August 21st, 2013

By 

By: Karl Matthias, Head of Operations and Architecture at MyDrive Solutions

To read more by Karl, check out his blog “Repeatable Systems

 

This is how we got a big win by switching from MongoDB to Cassandra for managing our time series data.

Cassandra vs MongoDB

Background

MyDrive has an AWS cloud-hosted data processing platform powered in part by a chain of Resque workers.

Being a telematics company, we process a lot of time series data, and the initial pipeline that was built did a lot of work with MongoDB. This choice was made early on and it was supposed to be a temporary one.

MongoDB behaved reasonably well, but the unpredictability of the load times for different sizes of work was troubling and made pipeline tuning difficult. Some queries would return 30 documents and others 300. With the way Mongo is designed (and most relational datastores also), this resulted in a varying IO load. The query for 30 documents would return much faster than the query for 300. Neither was particularly quick, either, even with good indexing and relatively decent instances.

Futhermore, we were having to scale our Mongo instances vertically to at least an extent, and we weren’t excited by the long term economy of doing that. In order to get decent performance we were already running multiple extra large instances.

Solution

From the beginning we wanted to use Cassandra, which I had previously run atAboutUs starting from version 0.5. It has always proven itself to be intensely reliable, predictable, and resilient. Those features, combined with the horizontal scalability make it a pretty killer data store.

The normal data flow is that we write some data, read it back, modify it, write it, and read it back one more time. These actions happen in different workers. This isn’t the ideal workload for Cassandra, but it’s a reasonably good fit because of how we query it.

Cassandra is really good for time-series data because you can write one column for each period in your series and then query across a range of time using sub-string matching.
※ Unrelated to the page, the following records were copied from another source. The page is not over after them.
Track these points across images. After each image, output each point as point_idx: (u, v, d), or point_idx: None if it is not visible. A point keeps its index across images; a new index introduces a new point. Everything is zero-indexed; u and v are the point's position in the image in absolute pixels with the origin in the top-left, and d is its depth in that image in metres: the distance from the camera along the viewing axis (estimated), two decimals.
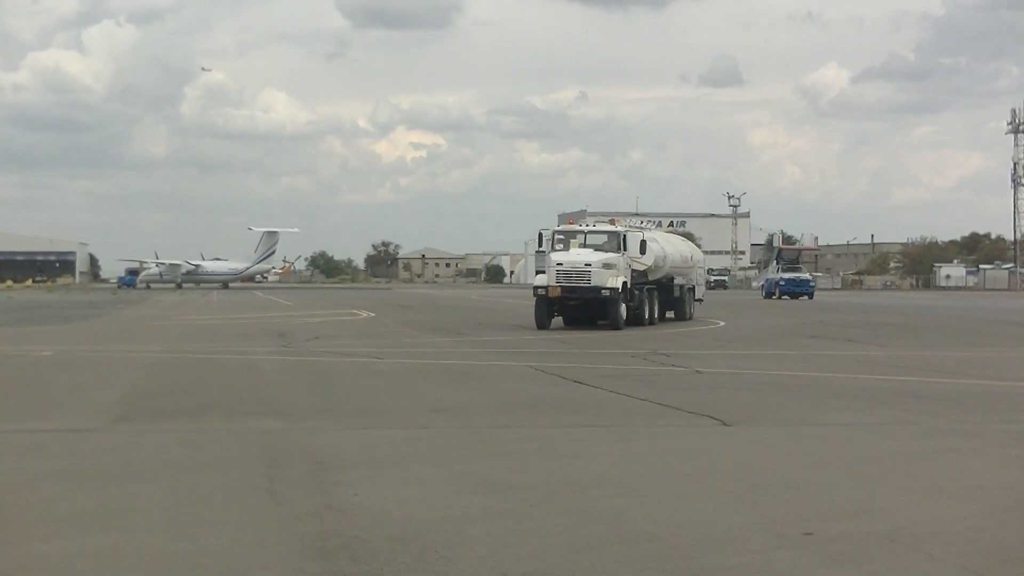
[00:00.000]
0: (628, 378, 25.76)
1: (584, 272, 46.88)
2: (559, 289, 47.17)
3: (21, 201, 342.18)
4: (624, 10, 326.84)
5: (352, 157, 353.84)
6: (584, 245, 48.84)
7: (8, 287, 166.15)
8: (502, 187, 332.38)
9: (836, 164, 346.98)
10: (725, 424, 18.28)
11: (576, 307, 48.13)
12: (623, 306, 47.36)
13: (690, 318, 56.51)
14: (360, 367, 29.02)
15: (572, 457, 15.17)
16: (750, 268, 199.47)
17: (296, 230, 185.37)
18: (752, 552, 10.17)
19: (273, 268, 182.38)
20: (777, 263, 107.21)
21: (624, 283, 47.48)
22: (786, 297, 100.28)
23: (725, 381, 25.42)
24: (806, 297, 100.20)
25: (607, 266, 47.03)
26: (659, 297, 53.41)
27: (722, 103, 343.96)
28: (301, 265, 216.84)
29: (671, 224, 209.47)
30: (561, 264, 47.49)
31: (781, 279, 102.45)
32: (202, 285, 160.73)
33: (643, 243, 49.03)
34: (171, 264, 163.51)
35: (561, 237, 49.48)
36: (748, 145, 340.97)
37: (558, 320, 49.14)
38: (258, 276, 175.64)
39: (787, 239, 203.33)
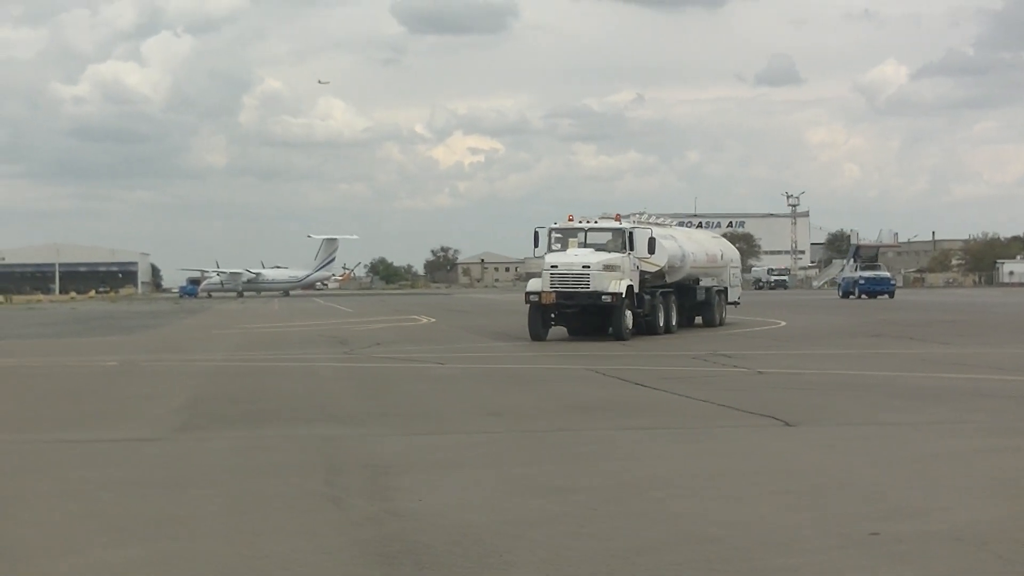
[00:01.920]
0: (688, 379, 25.66)
1: (582, 275, 40.95)
2: (553, 295, 41.18)
3: (82, 212, 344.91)
4: (679, 10, 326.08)
5: (410, 163, 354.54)
6: (584, 244, 42.85)
7: (72, 298, 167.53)
8: (560, 190, 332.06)
9: (895, 161, 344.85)
10: (787, 424, 18.17)
11: (575, 315, 42.32)
12: (628, 314, 41.38)
13: (720, 323, 50.95)
14: (420, 372, 29.06)
15: (632, 459, 15.13)
16: (810, 267, 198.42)
17: (355, 237, 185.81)
18: (815, 553, 10.08)
19: (333, 275, 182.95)
20: (854, 261, 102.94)
21: (629, 287, 41.38)
22: (864, 296, 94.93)
23: (786, 381, 25.27)
24: (886, 296, 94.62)
25: (609, 268, 41.23)
26: (681, 301, 47.47)
27: (779, 102, 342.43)
28: (361, 272, 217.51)
29: (730, 225, 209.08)
30: (556, 266, 41.51)
31: (860, 277, 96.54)
32: (263, 293, 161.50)
33: (652, 241, 42.50)
34: (232, 273, 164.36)
35: (559, 236, 43.58)
36: (806, 144, 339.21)
37: (560, 331, 43.51)
38: (318, 283, 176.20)
39: (847, 237, 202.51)
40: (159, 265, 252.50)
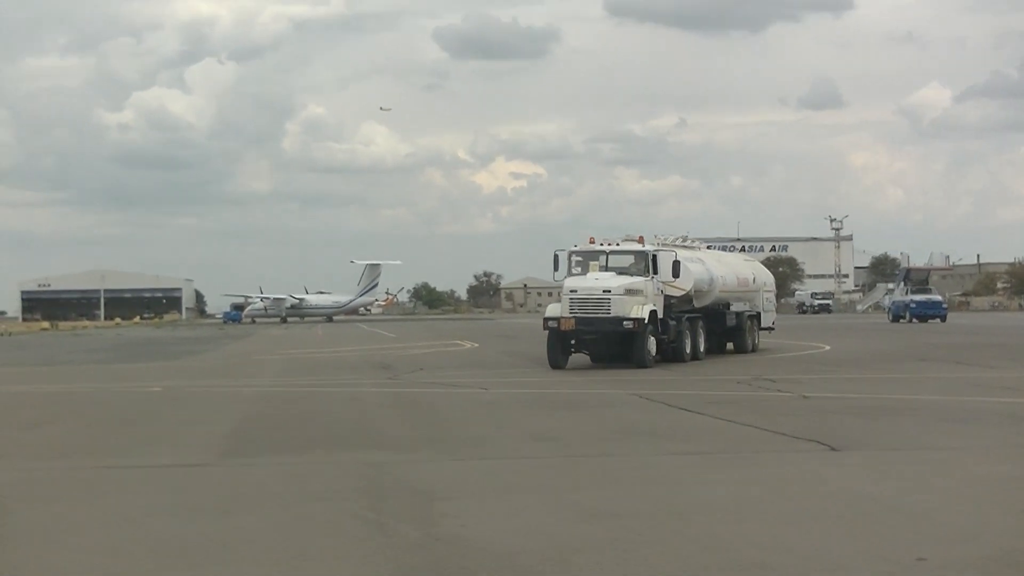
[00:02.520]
0: (733, 404, 25.60)
1: (602, 300, 39.37)
2: (573, 321, 39.52)
3: (127, 239, 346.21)
4: (722, 35, 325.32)
5: (452, 188, 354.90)
6: (606, 268, 40.89)
7: (116, 324, 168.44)
8: (602, 215, 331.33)
9: (939, 184, 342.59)
10: (833, 449, 18.11)
11: (595, 342, 40.54)
12: (651, 340, 39.52)
13: (753, 350, 48.92)
14: (464, 398, 29.07)
15: (678, 484, 15.11)
16: (854, 291, 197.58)
17: (398, 262, 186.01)
18: None
19: (376, 300, 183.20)
20: (905, 284, 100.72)
21: (652, 312, 39.66)
22: (915, 320, 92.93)
23: (832, 406, 25.16)
24: (938, 320, 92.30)
25: (631, 292, 39.50)
26: (711, 327, 45.88)
27: (822, 126, 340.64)
28: (404, 297, 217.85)
29: (773, 249, 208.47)
30: (575, 291, 39.93)
31: (912, 301, 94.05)
32: (306, 319, 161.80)
33: (676, 264, 40.64)
34: (275, 298, 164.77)
35: (579, 259, 41.54)
36: (849, 167, 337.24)
37: (581, 358, 41.69)
38: (361, 309, 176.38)
39: (891, 261, 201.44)
40: (203, 291, 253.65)
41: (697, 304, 44.55)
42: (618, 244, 42.13)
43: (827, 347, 53.08)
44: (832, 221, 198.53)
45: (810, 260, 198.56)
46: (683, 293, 42.39)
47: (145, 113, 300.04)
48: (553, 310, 40.83)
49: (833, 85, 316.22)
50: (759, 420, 22.16)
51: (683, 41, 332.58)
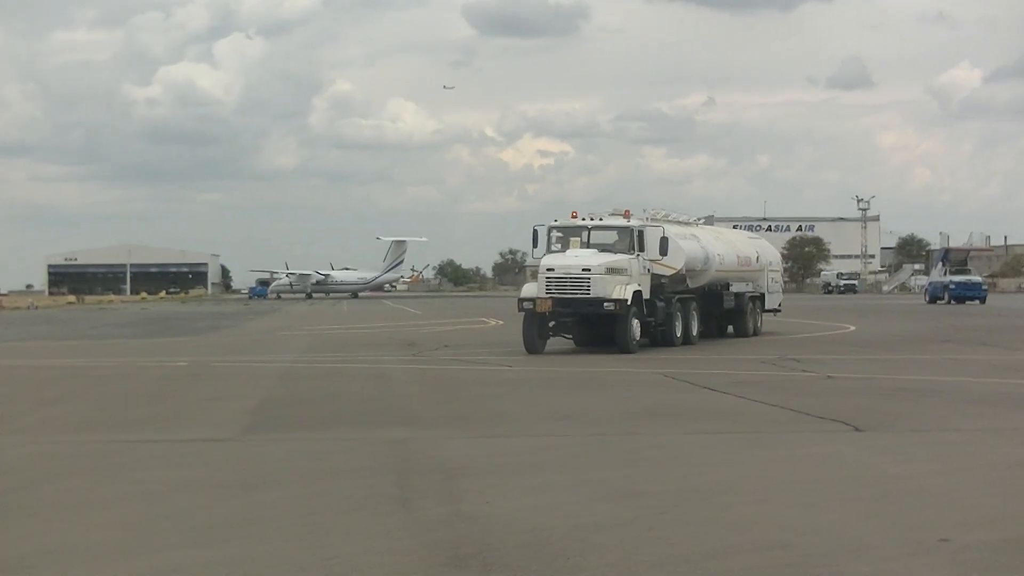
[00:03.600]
0: (758, 384, 25.59)
1: (581, 279, 36.55)
2: (550, 302, 36.60)
3: (154, 214, 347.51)
4: (751, 13, 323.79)
5: (479, 165, 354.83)
6: (587, 244, 38.16)
7: (142, 299, 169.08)
8: (629, 193, 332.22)
9: (967, 165, 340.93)
10: (857, 430, 18.08)
11: (575, 324, 38.35)
12: (635, 323, 36.81)
13: (755, 334, 46.43)
14: (489, 375, 29.10)
15: (701, 464, 15.10)
16: (880, 272, 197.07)
17: (424, 239, 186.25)
18: (886, 560, 10.04)
19: (402, 277, 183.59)
20: (943, 265, 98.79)
21: (637, 293, 36.93)
22: (953, 302, 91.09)
23: (857, 386, 25.12)
24: (977, 302, 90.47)
25: (613, 271, 36.77)
26: (708, 309, 43.60)
27: (851, 106, 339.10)
28: (429, 274, 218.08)
29: (799, 228, 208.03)
30: (552, 269, 37.02)
31: (951, 282, 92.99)
32: (331, 295, 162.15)
33: (664, 240, 37.96)
34: (301, 274, 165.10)
35: (559, 235, 38.73)
36: (877, 148, 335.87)
37: (563, 343, 39.61)
38: (387, 285, 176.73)
39: (918, 242, 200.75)
40: (229, 266, 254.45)
41: (692, 284, 42.27)
42: (601, 219, 39.25)
43: (852, 328, 52.99)
44: (859, 201, 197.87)
45: (836, 240, 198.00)
46: (673, 272, 39.79)
47: (173, 88, 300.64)
48: (529, 290, 38.08)
49: (862, 65, 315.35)
50: (784, 400, 22.14)
51: (712, 19, 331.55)
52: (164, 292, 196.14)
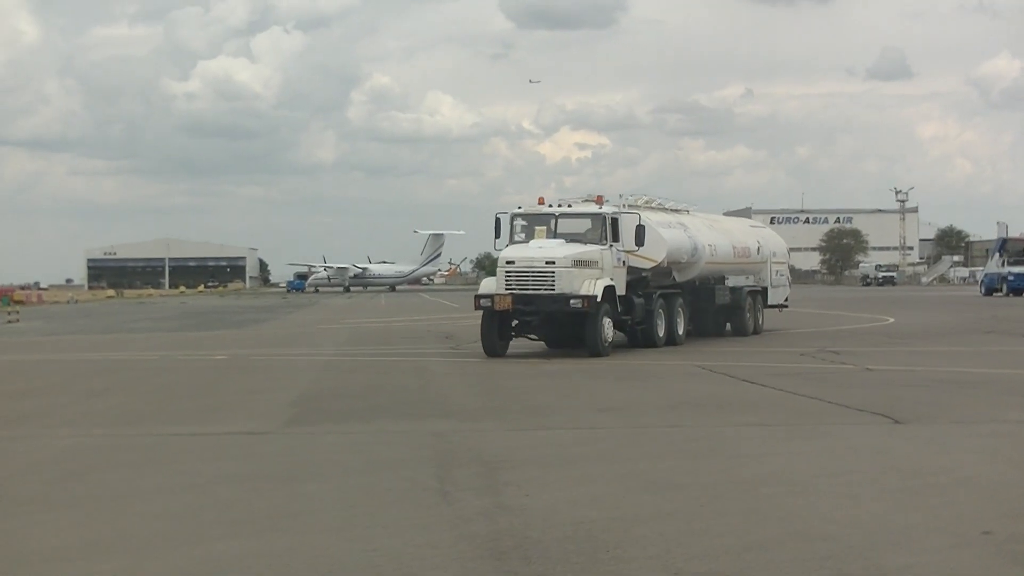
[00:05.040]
0: (797, 376, 25.53)
1: (545, 273, 32.47)
2: (509, 299, 32.51)
3: (193, 208, 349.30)
4: (790, 4, 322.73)
5: (517, 158, 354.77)
6: (554, 234, 34.08)
7: (181, 292, 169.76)
8: (667, 186, 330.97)
9: (1008, 156, 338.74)
10: (897, 422, 18.03)
11: (541, 324, 33.90)
12: (607, 322, 32.75)
13: (755, 332, 42.30)
14: (527, 367, 29.12)
15: (742, 456, 15.09)
16: (919, 264, 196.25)
17: (462, 232, 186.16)
18: (929, 551, 10.02)
19: (439, 270, 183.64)
20: (1000, 255, 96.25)
21: (609, 288, 33.00)
22: (1011, 295, 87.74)
23: (896, 378, 25.04)
24: None
25: (581, 264, 32.78)
26: (700, 305, 39.82)
27: (890, 96, 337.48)
28: (467, 267, 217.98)
29: (837, 220, 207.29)
30: (512, 262, 33.00)
31: (1009, 273, 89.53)
32: (369, 288, 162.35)
33: (640, 229, 33.95)
34: (339, 268, 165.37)
35: (524, 224, 34.68)
36: (917, 139, 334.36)
37: (529, 344, 35.82)
38: (424, 278, 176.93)
39: (957, 233, 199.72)
40: (267, 260, 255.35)
41: (679, 278, 38.39)
42: (570, 205, 35.17)
43: (891, 319, 52.76)
44: (898, 193, 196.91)
45: (875, 232, 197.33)
46: (654, 265, 35.67)
47: (212, 82, 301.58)
48: (487, 286, 34.13)
49: (902, 55, 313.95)
50: (823, 392, 22.09)
51: (751, 11, 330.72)
52: (202, 286, 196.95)
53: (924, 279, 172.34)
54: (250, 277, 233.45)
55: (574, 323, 32.89)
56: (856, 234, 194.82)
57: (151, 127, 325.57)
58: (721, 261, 40.47)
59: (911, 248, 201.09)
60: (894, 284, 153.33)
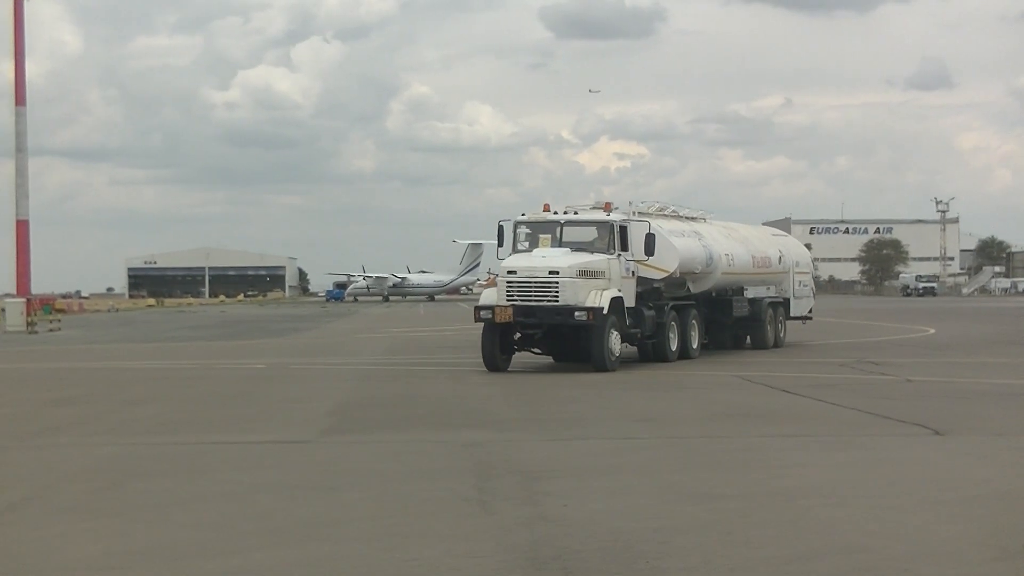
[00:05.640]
0: (836, 387, 25.43)
1: (548, 284, 30.91)
2: (511, 311, 30.92)
3: (232, 217, 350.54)
4: (828, 15, 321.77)
5: (556, 168, 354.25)
6: (560, 243, 32.43)
7: (221, 301, 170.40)
8: (706, 196, 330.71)
9: None
10: (937, 433, 17.94)
11: (545, 337, 32.35)
12: (614, 336, 31.17)
13: (776, 345, 40.48)
14: (565, 378, 29.08)
15: (781, 467, 15.03)
16: (960, 274, 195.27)
17: None
18: (970, 564, 9.96)
19: (478, 280, 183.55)
20: None
21: (617, 299, 31.34)
22: None
23: (937, 390, 24.92)
24: None
25: (587, 274, 31.15)
26: (716, 317, 38.24)
27: (930, 107, 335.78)
28: None
29: (877, 231, 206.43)
30: (515, 272, 31.48)
31: None
32: (408, 298, 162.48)
33: (650, 238, 32.19)
34: (378, 277, 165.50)
35: (527, 232, 33.10)
36: (957, 149, 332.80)
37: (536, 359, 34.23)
38: (463, 288, 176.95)
39: (998, 244, 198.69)
40: (306, 269, 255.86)
41: (694, 289, 36.53)
42: (576, 212, 33.34)
43: (932, 330, 52.48)
44: (938, 203, 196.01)
45: (915, 242, 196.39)
46: (666, 275, 33.82)
47: (251, 92, 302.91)
48: (488, 297, 32.64)
49: (942, 66, 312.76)
50: (862, 403, 22.00)
51: (790, 21, 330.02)
52: (242, 295, 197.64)
53: (965, 290, 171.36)
54: (289, 286, 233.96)
55: (579, 336, 31.48)
56: (896, 244, 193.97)
57: (191, 136, 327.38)
58: (739, 271, 38.63)
59: (952, 259, 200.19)
60: (934, 295, 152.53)
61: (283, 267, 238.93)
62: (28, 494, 13.97)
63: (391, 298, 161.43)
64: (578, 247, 32.18)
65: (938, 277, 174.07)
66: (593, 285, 31.05)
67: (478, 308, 31.97)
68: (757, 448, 16.77)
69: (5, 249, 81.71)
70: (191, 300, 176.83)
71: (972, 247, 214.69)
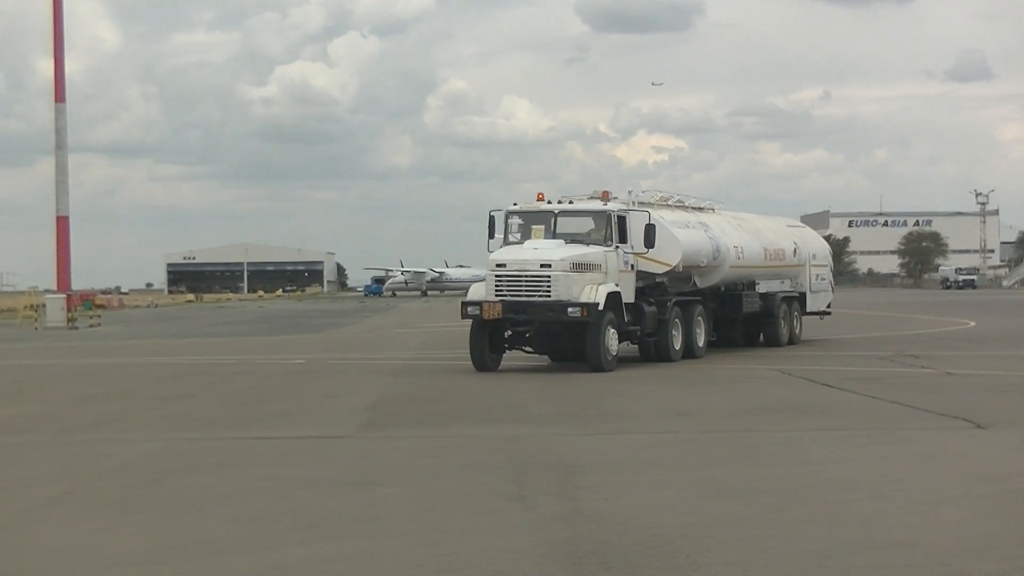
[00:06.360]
0: (875, 380, 25.31)
1: (539, 278, 28.89)
2: (499, 306, 28.90)
3: (270, 213, 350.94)
4: (867, 7, 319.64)
5: (593, 162, 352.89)
6: (553, 234, 30.37)
7: (259, 296, 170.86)
8: (744, 189, 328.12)
9: None
10: (979, 427, 17.82)
11: (534, 336, 30.26)
12: (611, 333, 29.14)
13: (791, 342, 38.43)
14: (600, 373, 28.99)
15: (819, 461, 14.97)
16: (1000, 267, 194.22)
17: None
18: (1011, 559, 9.89)
19: None
20: None
21: (614, 294, 29.27)
22: None
23: (978, 383, 24.76)
24: None
25: (581, 267, 29.13)
26: (725, 313, 36.13)
27: (969, 98, 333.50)
28: None
29: (916, 223, 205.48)
30: (504, 265, 29.50)
31: None
32: (446, 292, 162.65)
33: (650, 229, 30.21)
34: (416, 272, 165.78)
35: (520, 222, 31.05)
36: (996, 141, 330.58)
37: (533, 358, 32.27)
38: None
39: None
40: (344, 264, 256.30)
41: (701, 283, 34.42)
42: (571, 202, 31.48)
43: (972, 323, 52.15)
44: (978, 195, 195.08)
45: (955, 235, 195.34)
46: (668, 268, 31.90)
47: (288, 87, 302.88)
48: (476, 292, 30.41)
49: (982, 57, 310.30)
50: (902, 396, 21.89)
51: (828, 13, 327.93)
52: (280, 290, 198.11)
53: (1005, 282, 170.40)
54: (328, 281, 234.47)
55: (573, 334, 29.45)
56: (935, 237, 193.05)
57: (229, 132, 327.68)
58: (749, 264, 36.67)
59: (992, 251, 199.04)
60: (974, 287, 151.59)
61: (321, 262, 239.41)
62: (68, 489, 14.04)
63: (429, 293, 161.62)
64: (573, 239, 30.27)
65: (978, 270, 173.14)
66: (588, 279, 29.07)
67: (465, 304, 30.03)
68: (795, 442, 16.71)
69: (46, 245, 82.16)
70: (230, 295, 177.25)
71: (1012, 239, 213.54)
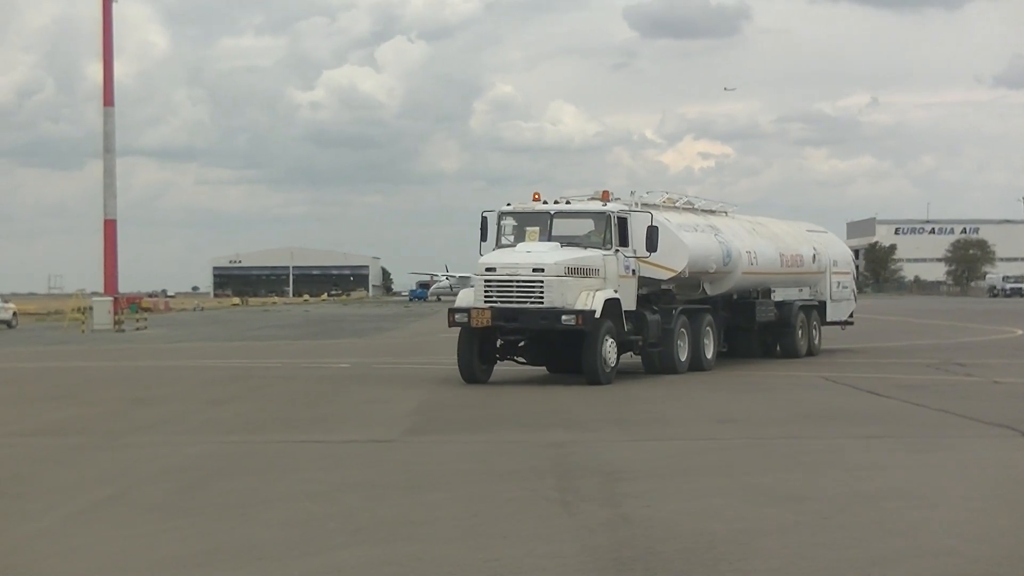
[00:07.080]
0: (922, 388, 25.21)
1: (532, 284, 26.86)
2: (489, 313, 27.02)
3: (316, 217, 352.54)
4: (916, 12, 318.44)
5: (639, 168, 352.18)
6: (550, 236, 28.40)
7: (305, 300, 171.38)
8: (790, 196, 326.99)
9: None
10: None
11: (526, 346, 28.73)
12: (609, 343, 27.19)
13: (810, 353, 36.66)
14: (646, 378, 28.98)
15: (865, 469, 14.94)
16: None
17: None
18: None
19: None
20: None
21: (613, 301, 27.36)
22: None
23: None
24: None
25: (576, 272, 27.10)
26: (737, 322, 34.36)
27: (1019, 104, 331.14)
28: None
29: (963, 231, 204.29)
30: (493, 269, 27.55)
31: None
32: None
33: (652, 231, 28.18)
34: (461, 277, 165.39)
35: (513, 224, 29.12)
36: None
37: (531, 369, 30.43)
38: None
39: None
40: (389, 268, 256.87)
41: (711, 290, 32.60)
42: (568, 202, 29.43)
43: (1020, 332, 51.88)
44: None
45: (1002, 242, 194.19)
46: (673, 274, 29.91)
47: (336, 92, 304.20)
48: (464, 298, 28.64)
49: None
50: (948, 404, 21.81)
51: (876, 19, 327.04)
52: (326, 294, 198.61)
53: None
54: (373, 286, 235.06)
55: (568, 344, 27.58)
56: (983, 244, 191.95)
57: (276, 137, 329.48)
58: (764, 271, 34.66)
59: None
60: (1022, 296, 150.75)
61: (367, 266, 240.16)
62: (114, 492, 14.13)
63: None
64: (570, 241, 28.26)
65: None
66: (584, 285, 27.07)
67: (452, 311, 28.02)
68: (840, 449, 16.67)
69: (93, 248, 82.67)
70: (275, 299, 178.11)
71: None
This is best done using columns for each period rather than rows, as you get huge IO efficiency wins from loading only a single row per query. Cassandra then has to at worst do one seek and then read for all the remaining data as it’s written in sequence to disk.

We designed our schema to use IDs that begin with timestamps so that they can be range queried over arbitrary periods like this, with each row representing one record and each column representing one period in the series. All data is then available to be queried on a row key and start and end times.

With the way our workload behaves, it seems that with MongoDB the number of writes was noticeably impacting read performance. With Cassandra, this does not seem to be the case for our scenario.

Comparison

The graph below shows the better part of a year of performance, and the blue line is the one most affected by the performance of the data store. It should be obvious from the number of drops in the times that we were both tuning MongoDB and scaling the hardware to keep performance reasonable. But none of these changes were as effective as the move to Cassandra.

We phased MongoDB out by first turning off writes to it, then eventually turning off reads from it as well. These are clearly marked on the graph.

Worth noting is that not only did the performance massively improve (for around the same AWS spend, it should be said), but the predictability is hugely better as well. Notice how much flatter that blue line is on the right end of the graph compared to when Mongo was in heavy use.

One thing that is not at all obvious from the graph is that the system was also under massively heavier strain after the switch to Cassandra because of additional bulk processing going on in the background.

For us this has been an unequivocally big win and I thought it was worth sharing the results.